_Selected extract_:
_____

The rabbit-like spread of smartphones and tablets offers marketers a personal way to reach consumers, but the industry is still sorting out how best to harness this platform. Much like the rise of online advertising, caution and curiosity framed the early days of mobile advertising. Brands might push ads or apps on to smartphones, but that does not mean consumers will buy products, even if they click on the ads.
Paran Johar, the chief marketing officer of Cambridge, MA-based mobile advertising firm Jumptap, spoke with Xconomy recently about the heightened expectations for his industry as companies want to see tangible results from their investments. “Mobile is quickly becoming the first screen,” he said, citing a belief that smartphones and tablets may eventually trump televisions as the first point of contact that publishers and advertisers have with consumers.

_____

_Material shown_:
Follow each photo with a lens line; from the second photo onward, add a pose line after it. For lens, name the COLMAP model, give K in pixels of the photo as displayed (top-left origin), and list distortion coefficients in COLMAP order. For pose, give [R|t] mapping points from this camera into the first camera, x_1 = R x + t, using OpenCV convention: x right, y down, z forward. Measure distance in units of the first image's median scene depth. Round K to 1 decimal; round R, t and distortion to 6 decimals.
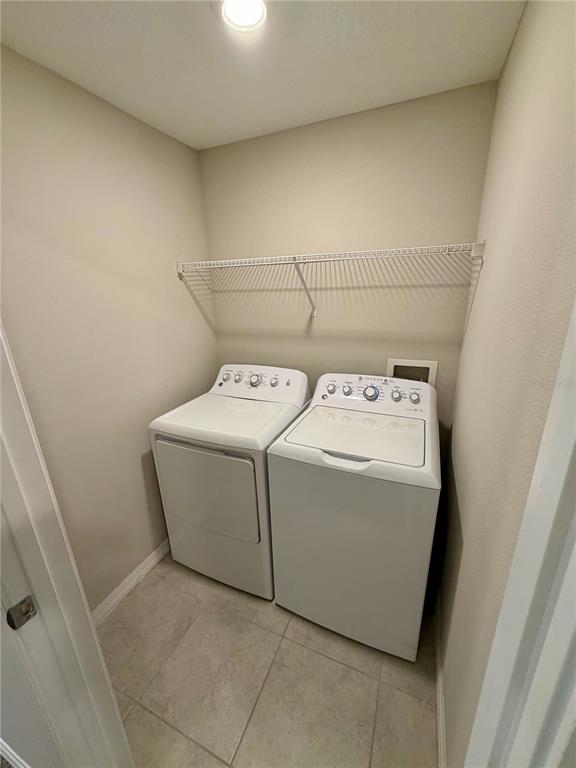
lens RADIAL K [[305.9, 0, 286.9], [0, 305.9, 387.4], [0, 0, 1]] dist [-0.003529, 0.000371]
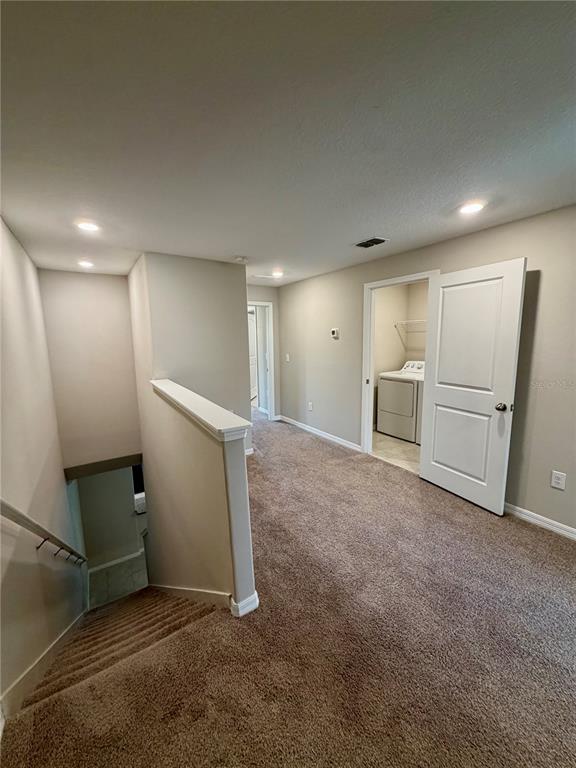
lens RADIAL K [[305.9, 0, 287.4], [0, 305.9, 381.8], [0, 0, 1]] dist [-0.003529, 0.000371]
pose [[0.834839, 0.099830, -0.541367, 0.347686], [-0.177222, 0.979804, -0.092614, 0.509614], [0.521188, 0.173260, 0.835670, -1.587799]]
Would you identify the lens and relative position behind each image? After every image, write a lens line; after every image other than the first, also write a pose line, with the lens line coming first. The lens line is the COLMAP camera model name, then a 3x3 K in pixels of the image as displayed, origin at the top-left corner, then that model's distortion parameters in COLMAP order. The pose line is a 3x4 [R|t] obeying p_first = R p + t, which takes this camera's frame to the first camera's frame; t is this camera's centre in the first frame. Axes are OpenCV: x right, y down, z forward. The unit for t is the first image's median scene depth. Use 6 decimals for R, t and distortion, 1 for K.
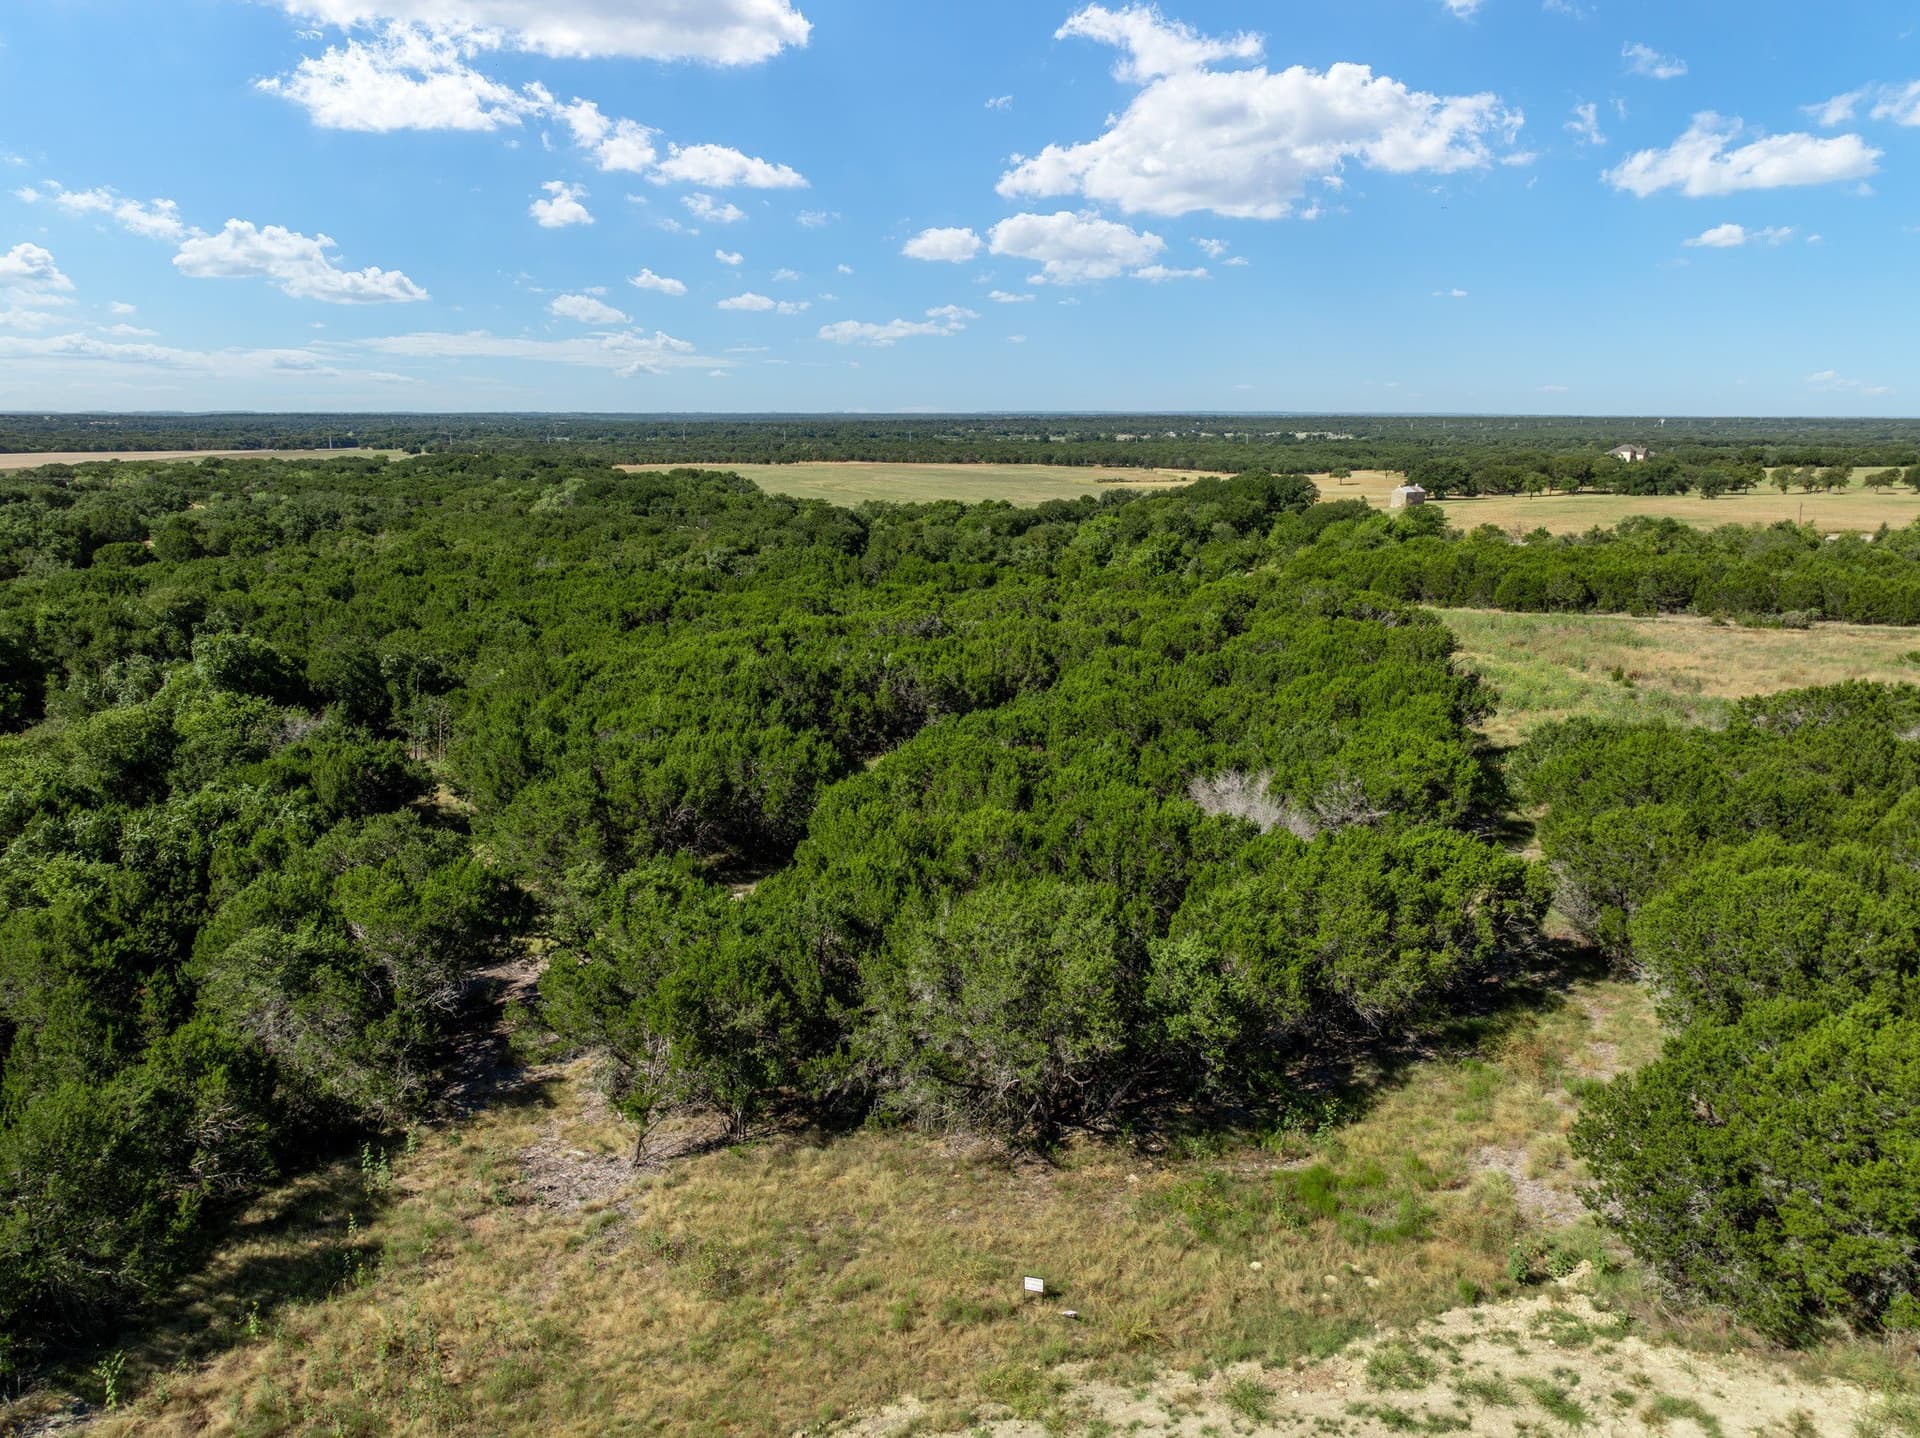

_____

_What this exercise asks_:
1: Reproduce the passage on mobile advertising, starting at "Paran Johar, the" and ending at "have with consumers.".
2: Carry the passage on mobile advertising forward from its final sentence.

_Answer section_:
1:
Paran Johar, the chief marketing officer of Cambridge, MA-based mobile advertising firm Jumptap, spoke with Xconomy recently about the heightened expectations for his industry as companies want to see tangible results from their investments. “Mobile is quickly becoming the first screen,” he said, citing a belief that smartphones and tablets may eventually trump televisions as the first point of contact that publishers and advertisers have with consumers.

2:
Johar founded the daylong Mobile Media Upfront annual conference held on Tuesday in New York at the Helen Mills Center. The conference focuses on ways to commercialize mobile advertising and brought out some 500 attendees and speakers from companies such as Nokia, Condé Nast, and Razorfish. Johar points out that mobile technology is increasingly part of daily life, making it a crucial marketing platform for media, online, and other industries. “For not only [companies such as] ESPN, E! [Entertainment Television], and Facebook, over 50 percent of their traffic is coming from mobile devices,” he said.
Based on such broad adoption of mobile devices, Johar said, advertisers see the medium as a means to deliver more interactive marketing than television ads can offer. “With mobile, you are very actively engaged,” Johar said, which may help marketers combat indifference from the busy public. “A consumer’s appetite for irrelevant advertising is very diminished,” he said.
What’s more, measuring the effectiveness of mobile ads, he said, goes beyond the old barometer of reporting click-through rates when consumers see digital ads. Now companies increasingly want to monitor deeper layers of information such as customer acquisition costs, the cost per download, and post-click paid views. “All these brand metrics are becoming standardized across the mobile advertising ecosystem,” he said.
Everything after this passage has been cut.